Inputs exceeding 350 words (configurable via `chunk_words` in `KompressConfig`) are processed in chunks to respect ModernBERT's 512-token limit. The `compress_batch()` method (lines 70-90) batches multiple chunks on GPU backends, though ONNX CPU execution falls back to sequential processing via `_should_use_sequential_fallback()`.

## Practical Code Examples

```python
from headroom.transforms.kompress_compressor import KompressCompressor, KompressConfig

# Configure compression parameters

cfg = KompressConfig(chunk_words=350, score_threshold=0.5, enable_ccr=True)
compressor = KompressCompressor(cfg)

# Automatic compression (model decides keep/drop based on native predictions)

result = compressor.compress(long_text)
print(f"Compressed to {result.compression_ratio:.1%}: {result.compressed}")

```

```python

# Explicit ratio control: keep exactly 40% of content

result = compressor.compress(long_text, target_ratio=0.4)
print(f"Kept {len(result.compressed)} characters from {len(long_text)}")

```

```python

# Batch processing for multiple documents with GPU acceleration

texts = [doc1, doc2, doc3]
results = compressor.compress_batch(texts)
for r in results:
    print(f"Ratio: {r.compression_ratio:.2%}, Length: {len(r.compressed)}")

```

```python

# Inspecting underlying token scores for debugging

model, tokenizer, backend = compressor._load_kompress()
encoding = tokenizer(
    ["example", "sentence"], 
    is_split_into_words=True,
    return_tensors="pt", 
    truncation=True, 
    max_length=512, 
    padding=True
)
scores = model.get_scores(encoding["input_ids"], encoding["attention_mask"])

```

## Summary

- **Kompress-base** employs a **ModernBERT** architecture with dual prediction heads to achieve semantic compression in `chopratejas/headroom`.
- The **token head** classifies individual words as keep/drop, while the **span head** uses 1-D CNNs to preserve coherent phrases.
- The pipeline supports both **ONNX** (CPU) and **PyTorch** (GPU) backends, with automatic batching for high-throughput scenarios.
- **CCR caching** stores results when compression ratios exceed 20% reduction (ratio < 0.8), eliminating redundant inference.
- Practical compression ratios of 30-70% are achieved while maintaining semantic fidelity through context-aware training on agentic traces.

## Frequently Asked Questions

### How does Kompress-base decide which words to keep?

The model uses a binary classification head that assigns keep/drop probabilities to each token.
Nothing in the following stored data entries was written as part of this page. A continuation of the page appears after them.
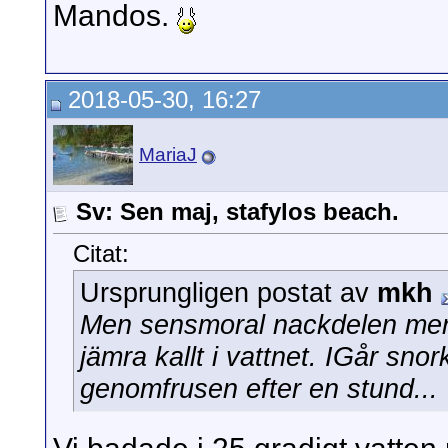
Mandos.
2018-05-30, 16:27
MariaJ
Sv: Sen maj, stafylos beach.
Citat:
Ursprungligen postat av
mkh
Men sensmoral nackdelen men at
jämra kallt i vattnet. IGår sno
genomfrusen efter en stund...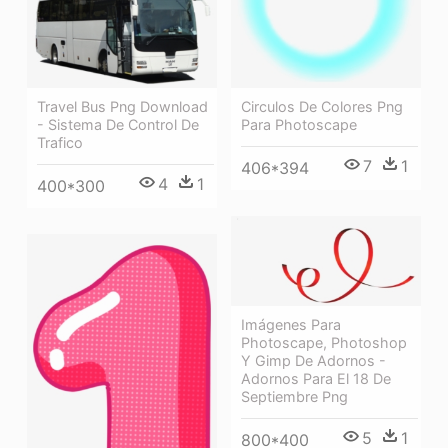
Circulos De Colores Png
Travel Bus Png Download
Para Photoscape
- Sistema De Control De
Trafico
7
1
406*394
4
1
400*300
Imágenes Para
Photoscape, Photoshop
Y Gimp De Adornos -
Adornos Para El 18 De
Septiembre Png
5
1
800*400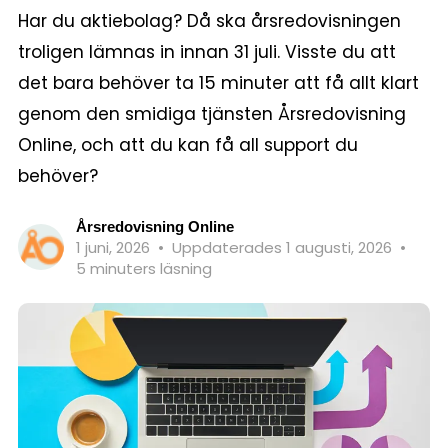
Har du aktiebolag? Då ska årsredovisningen
troligen lämnas in innan 31 juli. Visste du att
det bara behöver ta 15 minuter att få allt klart
genom den smidiga tjänsten Årsredovisning
Online, och att du kan få all support du
behöver?
Årsredovisning Online
1 juni, 2026
•
Uppdaterades 1 augusti, 2026
•
5 minuters läsning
During inference, it either applies the model's native keep-mask via `get_keep_mask()` or selects the highest-scoring tokens up to a specified `target_ratio`. The span head additionally boosts scores for tokens within important contiguous regions, ensuring phrases remain intact rather than selecting isolated words.
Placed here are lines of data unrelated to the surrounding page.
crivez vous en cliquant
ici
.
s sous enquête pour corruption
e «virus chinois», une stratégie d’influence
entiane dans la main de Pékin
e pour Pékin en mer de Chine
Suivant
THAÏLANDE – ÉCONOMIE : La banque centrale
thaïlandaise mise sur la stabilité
### What is the difference between ONNX and PyTorch backends?

The ONNX backend (`onnx/kompress-int8.onnx`) provides optimized CPU inference with lower memory overhead, suitable for single chunks or sequential processing. The PyTorch backend supports GPU acceleration and batch processing via `compress_batch()`, making it preferable for high-throughput scenarios with multiple documents, though ONNX CPU execution falls back to sequential processing as the provider does not parallelize the batch dimension.
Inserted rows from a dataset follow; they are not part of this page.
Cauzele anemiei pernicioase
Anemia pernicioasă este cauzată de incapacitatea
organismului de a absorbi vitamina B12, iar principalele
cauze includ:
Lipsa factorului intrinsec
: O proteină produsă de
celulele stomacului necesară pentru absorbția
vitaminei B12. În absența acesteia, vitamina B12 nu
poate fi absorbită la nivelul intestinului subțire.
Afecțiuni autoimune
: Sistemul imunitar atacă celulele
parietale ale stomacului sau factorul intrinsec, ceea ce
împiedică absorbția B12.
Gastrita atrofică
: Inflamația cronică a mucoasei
### Why does the model process text in 350-word chunks?

This default chunk size ensures inputs stay within ModernBERT's 512-token limit while accounting for subword tokenization. Processing in chunks via the `compress()` method allows the model to handle arbitrarily long inputs by compressing segments independently and concatenating the retained words, with the `word_ids` mapping ensuring proper alignment between tokens and original word positions.

### How does the CCR cache improve performance?

The **Compress-Cache-Retrieve** mechanism stores compression results in `_store_in_ccr()` when the achieved ratio is favorable (less than 0.8). Subsequent requests for the same text retrieve the cached result rather than re-running neural inference, eliminating model latency for repeated content and reducing computational overhead in production environments.